Chicken Egg Candling Guide
How to candle chicken eggs, what to look for, and when to avoid overreacting.
The first proof-of-life stage, when a quiet egg starts giving visual clues.
Quick Answer
Candle chicken eggs in a dark room with a bright candler, usually around day 7 and again near day 14. Look for veining, embryo shadow, air-cell growth, and obvious clears, but avoid making a final call from one uncertain glance.
This page is practical hatch guidance, not a veterinary diagnosis. It is checked against the sources listed below and should be adjusted to your incubator manual, species, and local conditions.
Observation path
Use what the user can see through the shell to guide the next decision.
- 1 Look
- 2 Compare
- 3 Decide
- 4 Record
What matters most
- Candle briefly so eggs do not cool longer than needed.
- Compare patterns across the batch, not just one egg.
- Mark questionable eggs and recheck instead of guessing.
- Use candling notes inside the hatch log for later review.
What a good candling check answers
Candling is not entertainment; it is a decision point. You are checking whether development is present, whether the air cell is changing, and whether any egg looks unsafe to keep in the incubator.
What to expect by stage
Around day 7, many developing chicken eggs show visible veins and a darker center. By day 14, the embryo usually fills more of the egg and movement may be easier to see. Dark shells, weak lights, and shipped eggs can make judgment harder.

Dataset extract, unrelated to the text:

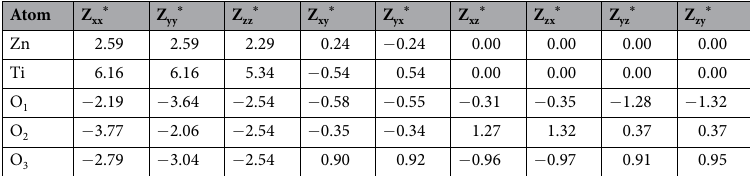
the charge populations of the s and p orbitals are 1.85 and 4.85. In addition, the calculated charge populations between nearest-neighboring (1.8652 Å) and next nearest-neighboring (2.1589 Å) Ti-O bonds are 0.56 and 0.30; the charge populations between the nearest-neighboring (2.0421 Å) and next nearest-neighboring (2.2671 Å) Zn-O bonds are only 0.29 and 0.04. The number of charges on the different bonds can reflect the covalent and ionic properties. Obviously, the chemical bonding of the Ti-O and nearest-neighboring Zn-O bonds are of mixed covalent-ionic character, however the next nearest-neighboring Zn-O bonds show ionic character. As discussed above, the hybridization of Zn-O bonds and Ti-O bonds mainly occurs in their 3d and 2p orbitals. The charge distribution of Zn-O and Ti-O bonds indicates that the empty 3d orbital in Ti 4 + (3d 0 ) more easily forms a covalent bond with O atoms than the fully occupied 3d orbital in Zn 2 + (3d 10 ). This may be the reason why the piezoelectric and nonlinear optical properties of LN-type ZnTiO 3 are superior to those of the LN-type ZnSnO 3 and LN-type ZnGeO 3 (see the results below). In the latter two compounds, it is noted that the all the cations are fully occupied 3d orbitals.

- Clear egg: little or no visible development.
- Blood ring: a ring or settled blood line that can suggest early loss.
- Growing air cell: the air space becomes easier to see as moisture leaves the egg.
When not to panic
One odd-looking egg does not always mean the whole hatch is failing. If the egg is not leaking, smelling, cracked, or clearly dead, marking it and checking again can be safer than constant handling.